The black levels, on which the photoresponsive components of charge packets clocked on the CCD imager output stage during line trace are superposed, contain appreciable dark current. The accumulated dark current included in the black level accompanying each photoresponse has two components: one a direct component accumulated in the image register during image integration time, and the other a staircase component accumulated in the field storage register between image transfer and read out. The half line difference in the times alternate fields are stored in the field storage register causes slight (0.2% or so) differences in the dark current components of two fields. More significantly, the black levels in the CCD imager output signal are superposed on relatively large clocking signals. This clock feedthrough can be four times as large as full-well response. In 20 dB-less-than full-well response, a frame rate flicker of 10% or so will be a thousandth of clock feedthrough. So small differences in clock feedthrough on alternate fields can give rise to appreciable frame-rate flicker during the processing of output signal samples from the CCD imager. Such differences in clock feedthrough may be attributed to different static charge patterns on the image register in alternate fields. Frame-rate flicker of the second type described is elusive and difficult to combat in practice, which suggests that a mechanism such as that just discussed--i.e., one involving subtractive combinations of relatively large input signals to separate out a relatively small output signal--is in fact responsible for this persistent frame-rate flicker.

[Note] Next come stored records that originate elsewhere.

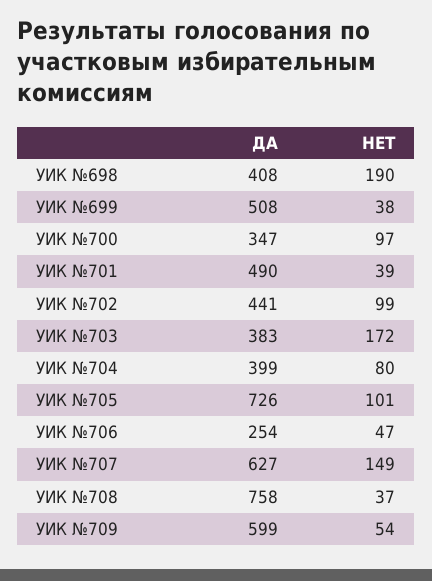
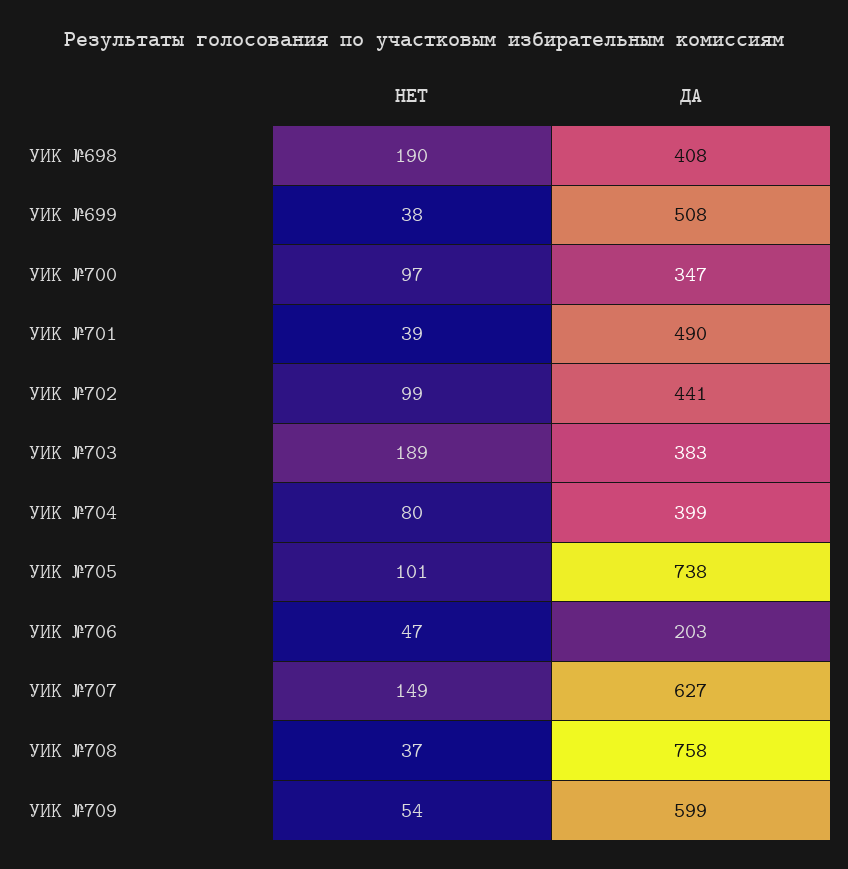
  {
    "ДА": {
      "УИК №698": 408,
      "УИК №699": 508,
      "УИК №700": 347,
      "УИК №701": 490,
      "УИК №702": 441,
      "УИК №703": 383,
      "УИК №704": 399,
-     "УИК №705": 726,
+     "УИК №705": 738,
-     "УИК №706": 254,
+     "УИК №706": 203,
      "УИК №707": 627,
      "УИК №708": 758,
      "УИК №709": 599
    },
    "НЕТ": {
      "УИК №698": 190,
      "УИК №699": 38,
      "УИК №700": 97,
      "УИК №701": 39,
      "УИК №702": 99,
-     "УИК №703": 172,
+     "УИК №703": 189,
      "УИК №704": 80,
      "УИК №705": 101,
      "УИК №706": 47,
      "УИК №707": 149,
      "УИК №708": 37,
      "УИК №709": 54
    }
  }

A long clamping time constant in the dc restoration circuit causes the black level of one field to persist into the next to exacerbate the frame-rate flicker, but a several line time constant is required to suppress streak noise. The inventor solves this dilemma by using a several line time constant in the dc restoration of each set of alternate field scans, but rapidly changing the black level to which dc is restored between successive field scans.
The problem of being able to rapidly adjust from one black level to another in different portions of a television signal is encountered in a different timing context in television systems which alternate color difference signals on a line-by-line basis. R. E. Flory in U.S. Pat. No. 4,414,572 issued Nov. 8, 1983 and entitled "CLAMP FOR LINE-ALTERNATE SIGNALS" describes dc-restoration circuitry using keyed clamping of a sort that permits independent restoration of dc levels on alternate sets of lines. Variants of the dc-restoration circuitry, differing from that specifically described by Flory can be constructed which allow independent restoration of dc levels in alternate fields.